En 2008, une étude d’association génomique avait révélé que des variations communes du gène MT2 élevaient très légèrement le risque de diabète de type 2 (OR de 1,1 à 1,15). Afin d’identifier de rares variants du gène MT2 qui pourraient éventuellement influencer plus fortement le risque de diabète, une équipe internationale dirigée par les Drs Ralf Jockers (INSERM, Institut Cochin, Paris) et Philippe Froguel (CNRS, Université de Lille ; Imperial College London, Londres), a séquencé le gène MT2 chez plus de 7 600 Européens, dont 2 186 patients affectés d’un diabète de type 2.

Les chercheurs ont identifié 40 variants associés au diabète de type 2 (DT2), dont 36 variants très rares.

Une étude fonctionnelle a mis en évidence 4 variants très rares du gène MT2 associés à une perte complète de la fixation et du signal mélatonine.

Parmi les variants très rares, seuls les 13 variants associes à une perte de fonction partielle ou totale (mais non les variants neutres) contribuaient au DT2, multipliant pas presque 6 le risque de DT2.

Enfin, le génotypage des 4 variants entraînant une perte de fonction complète, chez près de 12 000 autres individus, a confirmé leur association au risque de DT2 (OR = 3,88).

Des implications cliniques.

« Cette étude permet pour la première fois d’établir un lien direct et fonctionnel entre la voie de la mélatonine et le diabète chez l’homme », explique au « Quotidien » le Dr Ralf Jockers (INSERM, Institut Cochin, Paris). « Des études génétiques précédentes l’avaient suggéré. Notre étude va maintenant plus loin du côté génétique par l’identification de mutations dans le gène MTNR1B codant pour le récepteur MT2, combiné à une caractérisation fonctionnelle des mutants correspondants. De façon plus générale, ce travail renforce le lien entre le diabète de type 2 et un dysfonctionnement de notre rythme circadien. »

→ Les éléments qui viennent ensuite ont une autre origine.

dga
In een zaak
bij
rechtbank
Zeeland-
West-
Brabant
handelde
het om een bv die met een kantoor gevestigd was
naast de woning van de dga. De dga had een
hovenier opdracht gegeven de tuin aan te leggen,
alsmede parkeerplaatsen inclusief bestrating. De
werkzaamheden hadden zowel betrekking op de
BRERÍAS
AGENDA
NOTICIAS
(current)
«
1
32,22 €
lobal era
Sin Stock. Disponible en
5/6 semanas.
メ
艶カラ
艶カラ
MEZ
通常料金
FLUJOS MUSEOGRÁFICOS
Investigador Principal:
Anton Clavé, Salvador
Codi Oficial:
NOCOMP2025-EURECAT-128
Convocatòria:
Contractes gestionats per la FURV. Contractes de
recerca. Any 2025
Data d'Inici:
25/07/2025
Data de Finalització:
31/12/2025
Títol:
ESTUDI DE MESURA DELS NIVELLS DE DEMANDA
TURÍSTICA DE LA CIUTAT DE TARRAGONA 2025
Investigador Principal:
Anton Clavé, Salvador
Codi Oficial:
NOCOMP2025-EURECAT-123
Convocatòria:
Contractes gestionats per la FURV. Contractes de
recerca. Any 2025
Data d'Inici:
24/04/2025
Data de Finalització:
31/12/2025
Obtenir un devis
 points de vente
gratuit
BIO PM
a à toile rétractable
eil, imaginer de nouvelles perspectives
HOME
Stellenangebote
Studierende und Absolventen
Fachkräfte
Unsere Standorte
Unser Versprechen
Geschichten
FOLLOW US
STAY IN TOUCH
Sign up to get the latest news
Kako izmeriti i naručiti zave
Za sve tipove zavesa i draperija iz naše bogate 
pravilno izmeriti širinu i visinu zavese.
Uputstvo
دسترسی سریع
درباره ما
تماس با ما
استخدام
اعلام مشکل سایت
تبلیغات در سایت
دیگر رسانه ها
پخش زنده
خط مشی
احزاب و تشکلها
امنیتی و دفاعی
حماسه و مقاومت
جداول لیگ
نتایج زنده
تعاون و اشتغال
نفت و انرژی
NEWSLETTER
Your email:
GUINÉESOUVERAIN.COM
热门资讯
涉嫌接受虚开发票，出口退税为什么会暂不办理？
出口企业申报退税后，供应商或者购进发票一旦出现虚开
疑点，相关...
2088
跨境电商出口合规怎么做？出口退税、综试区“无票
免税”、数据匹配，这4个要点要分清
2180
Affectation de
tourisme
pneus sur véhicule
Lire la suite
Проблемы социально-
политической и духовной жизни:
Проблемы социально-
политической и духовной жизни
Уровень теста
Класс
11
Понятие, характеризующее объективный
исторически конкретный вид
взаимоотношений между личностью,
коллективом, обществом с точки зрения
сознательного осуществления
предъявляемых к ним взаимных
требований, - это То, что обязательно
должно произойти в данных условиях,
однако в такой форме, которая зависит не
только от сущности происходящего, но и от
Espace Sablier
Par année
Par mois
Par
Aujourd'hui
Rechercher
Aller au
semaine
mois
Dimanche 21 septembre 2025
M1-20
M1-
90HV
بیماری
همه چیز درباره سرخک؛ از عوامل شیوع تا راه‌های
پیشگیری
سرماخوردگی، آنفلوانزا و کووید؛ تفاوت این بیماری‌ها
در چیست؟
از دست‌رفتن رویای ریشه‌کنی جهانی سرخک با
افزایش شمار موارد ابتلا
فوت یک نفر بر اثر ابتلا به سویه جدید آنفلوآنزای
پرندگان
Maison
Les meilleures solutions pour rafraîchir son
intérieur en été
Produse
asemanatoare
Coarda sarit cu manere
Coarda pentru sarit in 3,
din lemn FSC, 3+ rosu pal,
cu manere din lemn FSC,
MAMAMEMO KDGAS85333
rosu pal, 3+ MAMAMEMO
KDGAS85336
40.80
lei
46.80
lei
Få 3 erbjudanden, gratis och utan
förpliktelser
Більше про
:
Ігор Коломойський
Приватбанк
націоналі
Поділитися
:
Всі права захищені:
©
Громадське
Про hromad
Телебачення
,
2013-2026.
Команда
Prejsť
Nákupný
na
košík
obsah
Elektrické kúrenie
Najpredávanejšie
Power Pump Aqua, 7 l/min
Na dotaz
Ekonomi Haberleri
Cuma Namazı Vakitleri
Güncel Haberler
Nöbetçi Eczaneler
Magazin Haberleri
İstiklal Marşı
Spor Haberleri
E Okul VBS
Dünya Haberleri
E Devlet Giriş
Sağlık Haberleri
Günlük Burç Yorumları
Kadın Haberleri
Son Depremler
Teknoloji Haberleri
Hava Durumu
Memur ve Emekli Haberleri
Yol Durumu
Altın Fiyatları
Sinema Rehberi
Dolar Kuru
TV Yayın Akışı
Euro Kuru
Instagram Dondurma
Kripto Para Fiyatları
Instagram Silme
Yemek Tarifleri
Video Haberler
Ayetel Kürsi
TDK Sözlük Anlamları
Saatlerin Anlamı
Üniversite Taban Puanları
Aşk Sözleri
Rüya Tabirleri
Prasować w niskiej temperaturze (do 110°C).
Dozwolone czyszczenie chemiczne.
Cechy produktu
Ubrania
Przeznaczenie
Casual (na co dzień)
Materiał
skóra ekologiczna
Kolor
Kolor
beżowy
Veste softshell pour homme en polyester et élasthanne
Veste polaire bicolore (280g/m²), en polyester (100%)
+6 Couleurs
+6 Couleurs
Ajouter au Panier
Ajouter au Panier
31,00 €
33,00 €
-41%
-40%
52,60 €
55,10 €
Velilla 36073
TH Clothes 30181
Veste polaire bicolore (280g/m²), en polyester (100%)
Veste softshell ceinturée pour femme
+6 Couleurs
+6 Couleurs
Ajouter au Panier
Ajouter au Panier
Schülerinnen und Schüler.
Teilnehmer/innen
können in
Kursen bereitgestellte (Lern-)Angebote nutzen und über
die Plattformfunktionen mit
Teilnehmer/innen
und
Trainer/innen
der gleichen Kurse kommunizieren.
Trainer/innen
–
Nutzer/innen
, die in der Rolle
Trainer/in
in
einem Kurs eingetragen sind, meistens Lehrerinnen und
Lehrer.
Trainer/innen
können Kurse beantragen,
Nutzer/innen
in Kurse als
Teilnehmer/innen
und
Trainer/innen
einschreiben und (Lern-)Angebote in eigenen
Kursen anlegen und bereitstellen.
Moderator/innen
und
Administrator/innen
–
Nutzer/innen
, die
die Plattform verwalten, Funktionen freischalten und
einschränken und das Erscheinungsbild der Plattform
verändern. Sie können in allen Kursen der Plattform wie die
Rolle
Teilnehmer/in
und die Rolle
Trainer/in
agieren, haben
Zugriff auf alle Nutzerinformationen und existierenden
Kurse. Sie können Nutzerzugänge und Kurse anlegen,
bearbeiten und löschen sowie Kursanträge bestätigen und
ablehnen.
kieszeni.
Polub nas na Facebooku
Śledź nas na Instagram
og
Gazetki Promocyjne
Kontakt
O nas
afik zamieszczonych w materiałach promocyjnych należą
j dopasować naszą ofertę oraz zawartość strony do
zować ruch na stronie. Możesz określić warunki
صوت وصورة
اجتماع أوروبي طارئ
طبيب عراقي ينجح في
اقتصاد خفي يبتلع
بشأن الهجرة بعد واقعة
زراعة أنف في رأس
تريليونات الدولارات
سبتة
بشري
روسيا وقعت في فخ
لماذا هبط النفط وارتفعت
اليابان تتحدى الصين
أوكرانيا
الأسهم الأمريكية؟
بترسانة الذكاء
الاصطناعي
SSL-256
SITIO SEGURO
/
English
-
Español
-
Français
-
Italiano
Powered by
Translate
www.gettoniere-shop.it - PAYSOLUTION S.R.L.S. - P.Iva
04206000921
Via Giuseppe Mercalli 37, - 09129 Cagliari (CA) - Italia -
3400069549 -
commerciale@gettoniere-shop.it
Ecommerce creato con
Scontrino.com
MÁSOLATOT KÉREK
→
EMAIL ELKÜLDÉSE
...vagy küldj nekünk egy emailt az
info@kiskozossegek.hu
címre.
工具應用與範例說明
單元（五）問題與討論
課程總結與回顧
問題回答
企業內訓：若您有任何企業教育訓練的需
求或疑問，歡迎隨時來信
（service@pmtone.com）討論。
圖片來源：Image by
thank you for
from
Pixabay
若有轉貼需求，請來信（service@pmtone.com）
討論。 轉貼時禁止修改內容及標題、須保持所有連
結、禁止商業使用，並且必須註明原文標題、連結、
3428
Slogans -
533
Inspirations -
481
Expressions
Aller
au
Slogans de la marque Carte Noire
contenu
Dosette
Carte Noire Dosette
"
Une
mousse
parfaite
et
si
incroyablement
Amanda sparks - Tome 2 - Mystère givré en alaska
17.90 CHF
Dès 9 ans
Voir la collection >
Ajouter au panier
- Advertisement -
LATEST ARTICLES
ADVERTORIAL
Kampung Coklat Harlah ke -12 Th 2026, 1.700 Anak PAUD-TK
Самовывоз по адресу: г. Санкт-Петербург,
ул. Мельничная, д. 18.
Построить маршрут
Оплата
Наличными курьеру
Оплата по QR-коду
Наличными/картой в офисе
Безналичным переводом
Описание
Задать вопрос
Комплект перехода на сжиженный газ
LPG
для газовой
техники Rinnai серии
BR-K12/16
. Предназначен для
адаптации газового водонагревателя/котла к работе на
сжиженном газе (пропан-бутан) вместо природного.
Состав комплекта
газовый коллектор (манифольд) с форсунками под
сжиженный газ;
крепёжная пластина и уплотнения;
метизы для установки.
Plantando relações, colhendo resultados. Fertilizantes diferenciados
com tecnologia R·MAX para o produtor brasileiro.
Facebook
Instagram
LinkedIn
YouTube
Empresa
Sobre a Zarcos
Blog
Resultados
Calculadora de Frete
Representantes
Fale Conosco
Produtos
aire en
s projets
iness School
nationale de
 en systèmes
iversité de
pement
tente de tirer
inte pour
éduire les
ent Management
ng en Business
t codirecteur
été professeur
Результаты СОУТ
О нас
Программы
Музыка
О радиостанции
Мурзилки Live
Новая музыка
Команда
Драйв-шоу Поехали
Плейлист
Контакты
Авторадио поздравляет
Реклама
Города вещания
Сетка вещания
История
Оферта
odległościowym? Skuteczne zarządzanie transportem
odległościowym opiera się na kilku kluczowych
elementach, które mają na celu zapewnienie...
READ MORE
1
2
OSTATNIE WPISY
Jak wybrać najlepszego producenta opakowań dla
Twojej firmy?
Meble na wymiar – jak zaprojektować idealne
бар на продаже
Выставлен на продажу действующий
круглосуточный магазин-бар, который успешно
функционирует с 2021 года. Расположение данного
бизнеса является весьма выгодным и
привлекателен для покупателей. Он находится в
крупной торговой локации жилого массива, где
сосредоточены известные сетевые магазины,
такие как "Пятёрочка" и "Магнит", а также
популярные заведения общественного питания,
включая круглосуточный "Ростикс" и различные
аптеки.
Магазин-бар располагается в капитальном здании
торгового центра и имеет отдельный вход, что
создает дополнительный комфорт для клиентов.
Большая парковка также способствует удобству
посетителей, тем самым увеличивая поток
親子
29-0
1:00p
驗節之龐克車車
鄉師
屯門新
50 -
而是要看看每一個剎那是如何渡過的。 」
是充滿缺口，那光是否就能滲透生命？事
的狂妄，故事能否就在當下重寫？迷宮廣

« On peut imaginer que des médicaments déjà sur le marché et activant les récepteurs MT2 aident à une stimulation plus soutenue chez les patients ayant une mutation conduisant à la perte de fonction partielle », précise au « Quotidien » le Dr Jockers. « Notre étude va justifier un suivi des patients diabétiques par rapport à leur rythme circadien endogène, leur rythme veille/sommeil et leur prise alimentaire. Une meilleure compréhension de ces paramètres pourrait conduire à des conseils plus adéquats par les médecins pour mieux maîtriser leurs maladies. »

Les prochains objectifs.

« Nous élargissons actuellement cette étude à l’ensemble des acteurs de la voie de la mélatonine (d’autres récepteurs et les enzymes de la voie de biosynthèse de la mélatonine). Nous étudions également plus en détail les patients porteurs d’une mutation conduisant à la perte de fonction du gène codant pour le récepteur MT2 vis-à-vis des paramètres décrits plus haut (rythme circadien etc.). »

« Le contrôle de la glycémie est l’un des nombreux processus régulés par l’horloge biologique de l’organisme. Cette étude nous permet de mieux comprendre comment le gène qui encode un élément clé de l’horloge peut influencer le risque de diabète des individus », déclare dans un communiqué le Dr Philippe Froguel.

« Nous avons découvert des variants très rares du gène MT2 qui ont un effet bien plus grand sur le risque que les variants plus communs découverts précédemment. Bien que chaque mutation soit rare, ces mutations sont communes dans le sens où tout le monde héberge de très rares mutations dans l’ADN. L’identification de ces mutations nous permettra d’évaluer bien plus précisément le risque de maladie d’une personne base sur sa génétique. »

Bonnefond et coll. Nature Genetics 29 janvier 2012.